Techcrunch Meta, Google, Openai and Amazon reached – all were mentioned in the study – for comment. Nobody immediately responded.
LM Arena in Hot Water
In paper, the author calls LM Arena, so that many changes can be applied for the purpose of making the chatbot Arena more “fair”. For example, the authors say, LM Arina can determine a clear and transparent range on the number of private tests. AI can conduct labs, and publicly reveal the score from these tests.
One in Post on X, LM Arena dismissed these suggestions, claiming that it has published information on pre-relief tests From March 2024The benchmarking organization also said that it is “no meaning to show scores for pre-relaes models that are not publicly available,” because the AI ​​community cannot test the model for itself.
Researchers also say that LM Arena can accommodate the sample rate of the Arina Chatbot Arena to ensure that all models in the arena appear in the same number of fighting.

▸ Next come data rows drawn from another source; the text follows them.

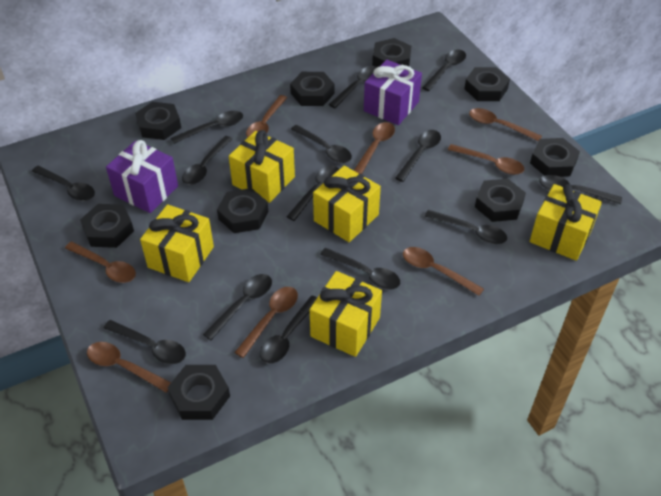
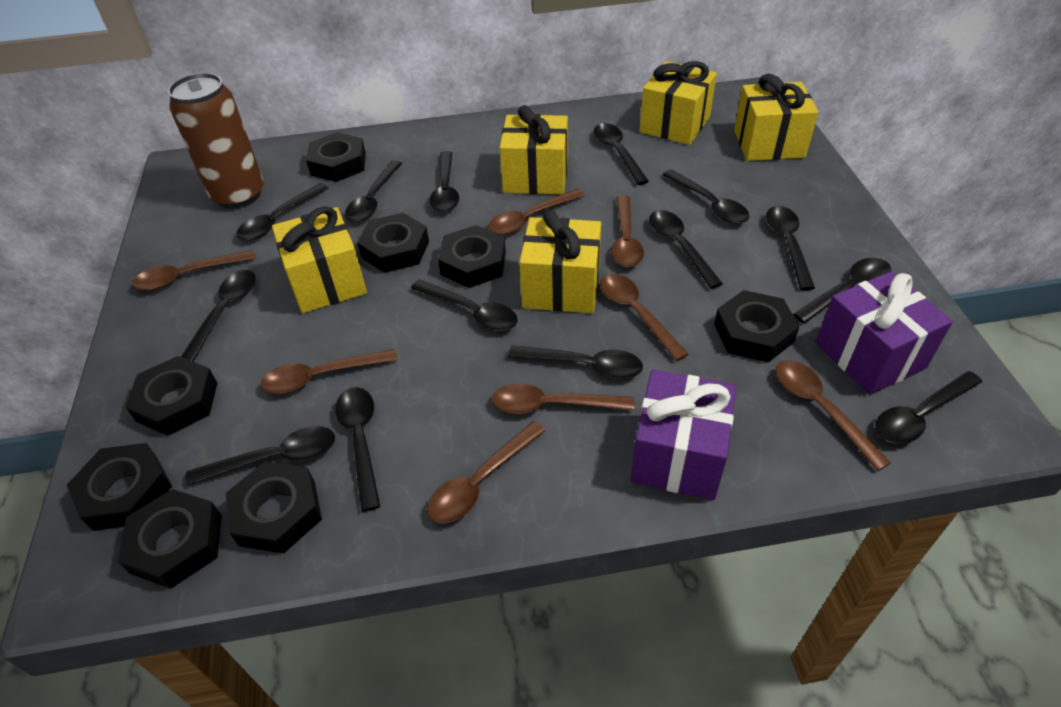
black nut: [80,204,134,248] [135,102,181,140] [167,365,230,420] [217,188,268,233] [290,72,335,106] [372,38,411,67] [464,67,510,101] [475,179,526,222] [530,138,580,177] = 9 -> [67,443,172,531] [118,489,221,589] [125,356,217,436] [226,462,322,553] [306,132,366,182] [357,213,429,273] [438,225,506,288] [714,290,800,362] = 8
brown can: none = 0 -> [168,73,264,209] = 1

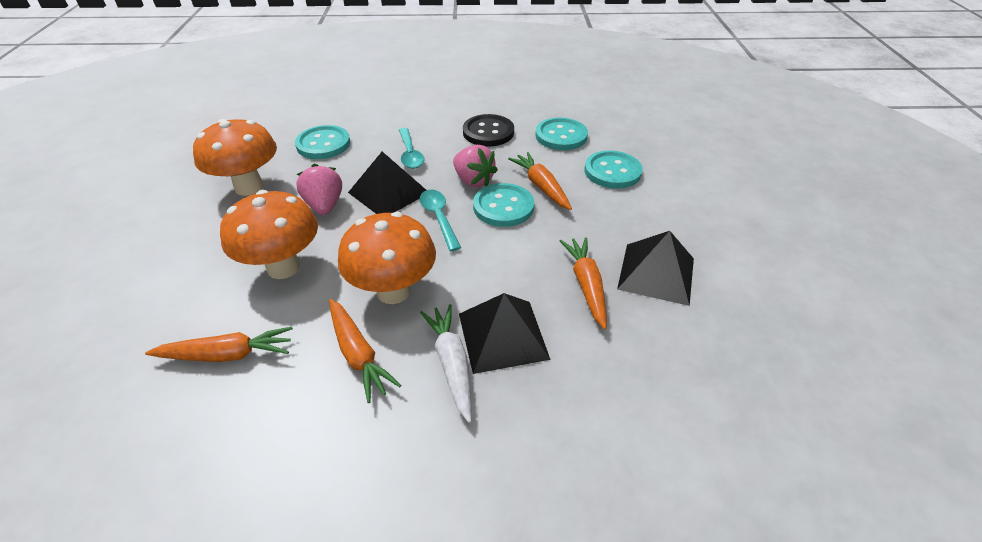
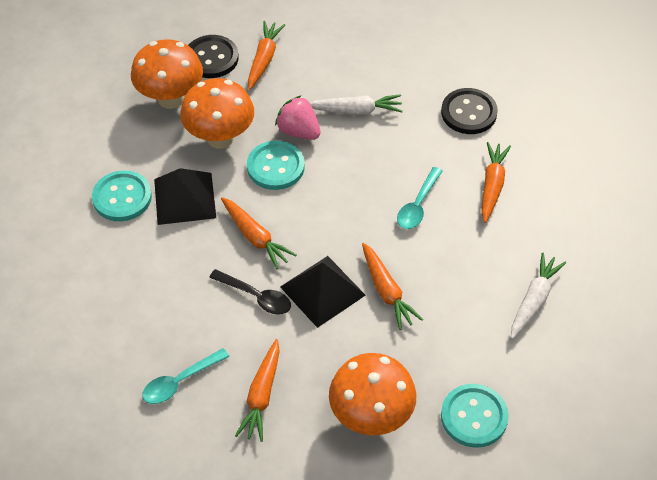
black button: [463,114,514,147] = 1 -> [188,35,239,78] [441,88,498,134] = 2
black pyramid: [348,152,426,214] [459,293,551,374] [617,231,694,306] = 3 -> [154,168,216,225] [280,256,366,328] = 2
black spoon: none = 0 -> [209,269,291,315] = 1
orange carrot: [145,327,293,362] [329,299,401,403] [508,152,572,210] [560,237,607,329] = 4 -> [221,197,296,269] [235,339,280,442] [248,21,285,89] [362,243,423,330] [481,142,511,223] = 5
pink strawberry: [296,164,342,215] [453,145,498,187] = 2 -> [275,95,321,140] = 1
turquoise button: [295,125,350,159] [473,183,534,227] [535,117,588,150] [584,151,643,189] = 4 -> [92,170,152,221] [247,141,305,190] [441,384,509,448] = 3
white carrot: [420,304,472,423] = 1 -> [310,94,403,115] [511,252,566,339] = 2

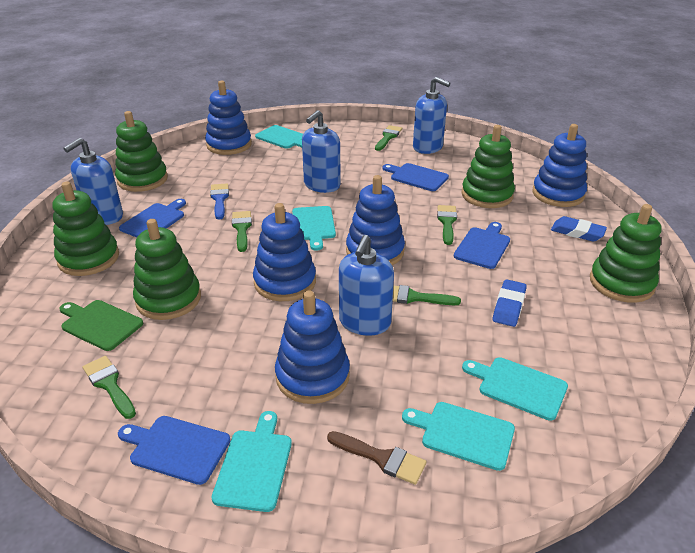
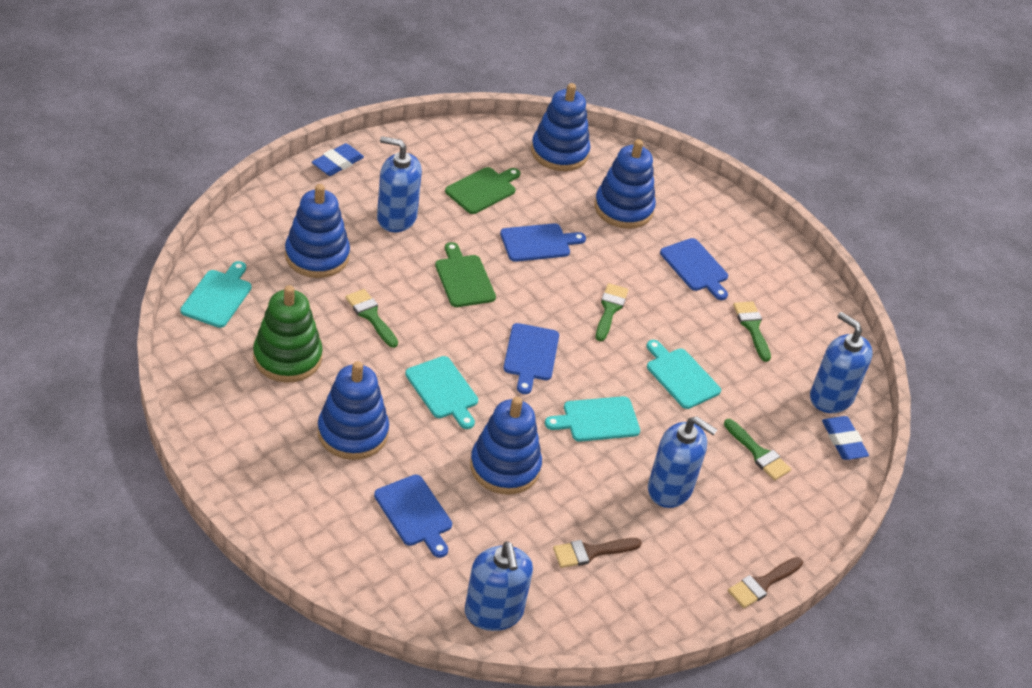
blue brush: [210,183,229,220] = 1 -> none = 0
brown brush: [327,431,426,485] = 1 -> [553,538,642,568] [728,557,803,608] = 2
green brush: [83,356,136,419] [232,211,252,252] [375,125,402,151] [393,285,461,305] [437,205,457,245] = 5 -> [345,289,398,348] [596,283,628,341] [724,419,791,480] [733,301,771,362] = 4
green cutting board: [59,300,143,351] = 1 -> [435,242,496,307] [445,167,520,214] = 2
green stacking toy: [52,182,119,276] [115,111,168,192] [133,219,201,320] [462,125,515,208] [590,204,662,303] = 5 -> [253,285,323,383] = 1
turquoise cutting board: [212,411,292,512] [255,125,303,149] [292,206,336,251] [402,402,515,471] [462,357,568,421] = 5 -> [180,261,251,328] [405,356,478,429] [545,396,640,442] [646,340,721,409] = 4

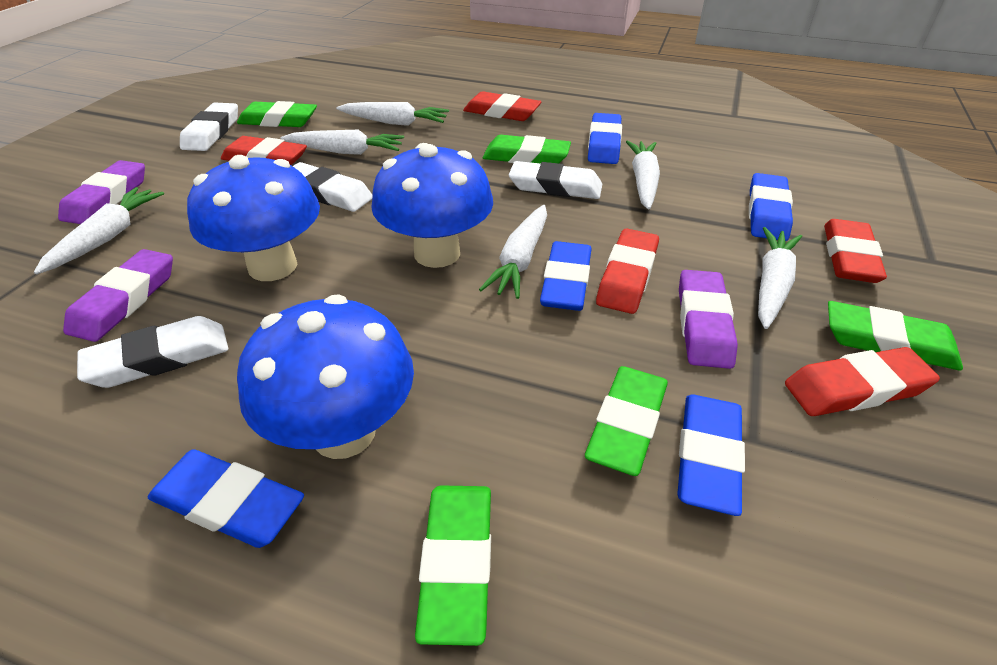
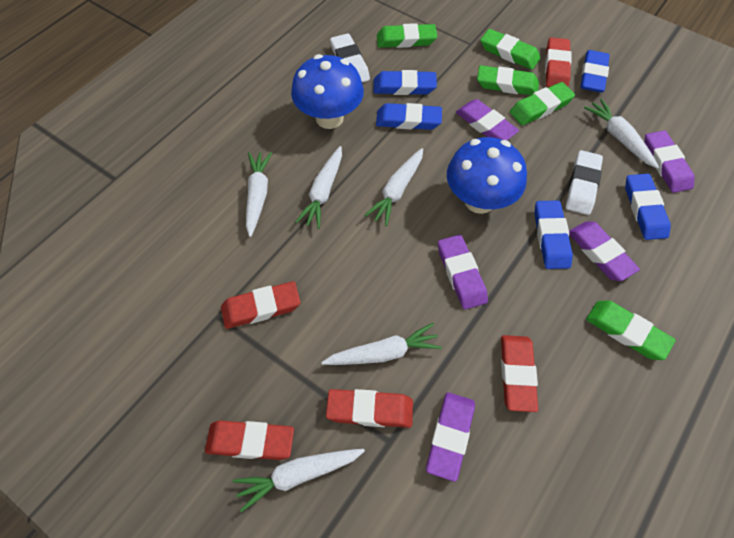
blue mushroom: [187,155,320,281] [237,295,414,459] [371,143,493,268] = 3 -> [291,54,364,129] [447,137,527,214] = 2
purple eraser: [58,160,145,224] [63,249,173,342] [679,270,738,369] = 3 -> [426,392,475,482] [438,235,488,310] [456,99,519,140] [569,221,640,281] [645,130,695,193] = 5
white eraser: [77,316,228,388] [180,103,238,151] [293,162,372,212] [509,161,602,199] = 4 -> [330,33,370,82] [566,150,603,215] = 2

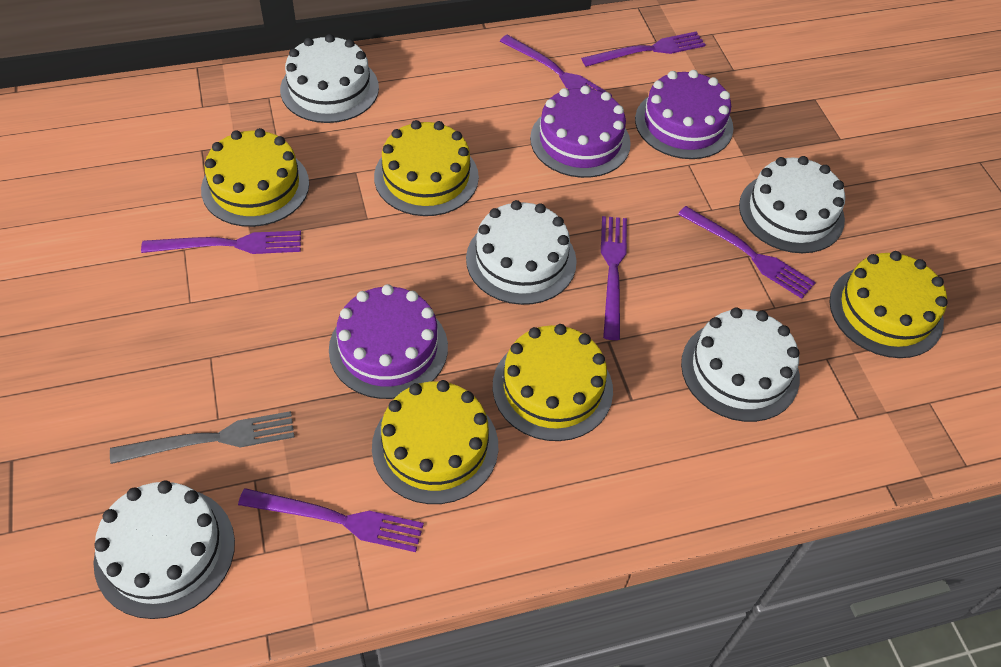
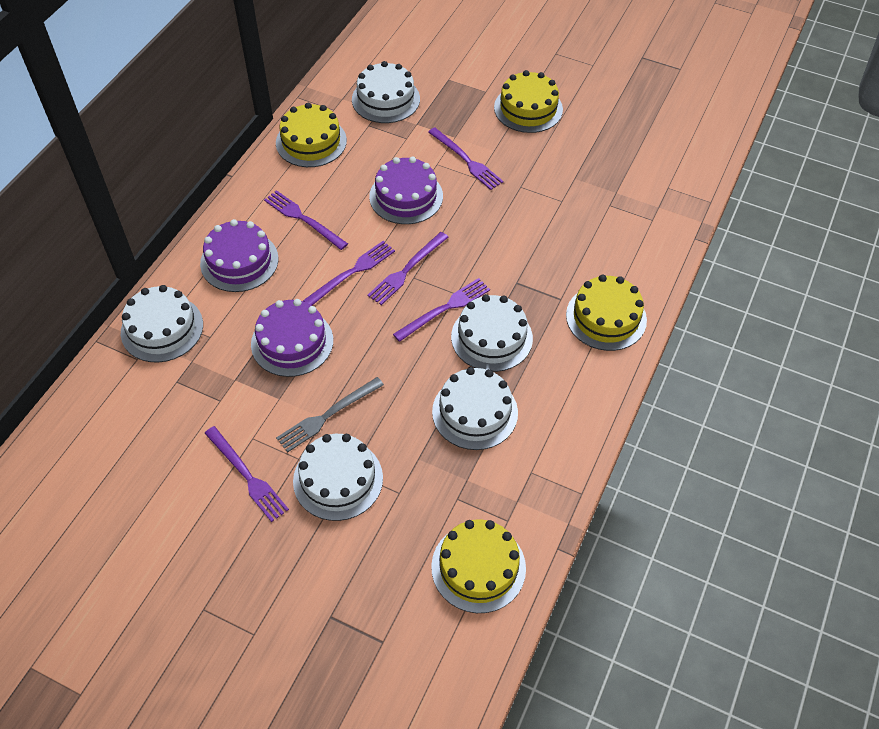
yellow cake: [201,128,309,227] [372,380,498,504] [374,120,479,216] [493,324,613,441] [829,251,948,358] = 5 -> [276,102,347,167] [431,519,526,613] [494,70,563,133] [566,275,647,351] = 4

LM Arena has been publicly receptive to this recommendation, and indicated that it would create a new sample algorithm.
The paper came later after the Meta when the Gaming benchmark was caught around the launch of its above Lama 4 model at the chatboot Arena. Meta adapted one of the Lama 4 models for “connivance”, which helped it get an impressive score on the leaderboard of Chatbot Arena. But the company never released customized models – and the vanilla version performed very badly on the chatbot Arena.
At that time, LM Arena said that meta should have been more transparent in its approach to benchmarking.
Earlier this month, LM Arena announced that it was Launch a companyWith a plan to raise capital from investors. The study increases the investigation on the private benchmark organization – and can they be trusted to assess the AI ​​model without corporate effects.
Update 4/30/25 at 9:35 pm PT: A previous version of this story included a Google deep -ranked comment, which said that the part of Kohere’s study was wrong. The researcher did not dispute that Google sent 10 models to LM Arena for a pre-of-relief test from January to March, as Kohere accused, but simply noted the open source team of the company, who works on Jemma, only sent to one.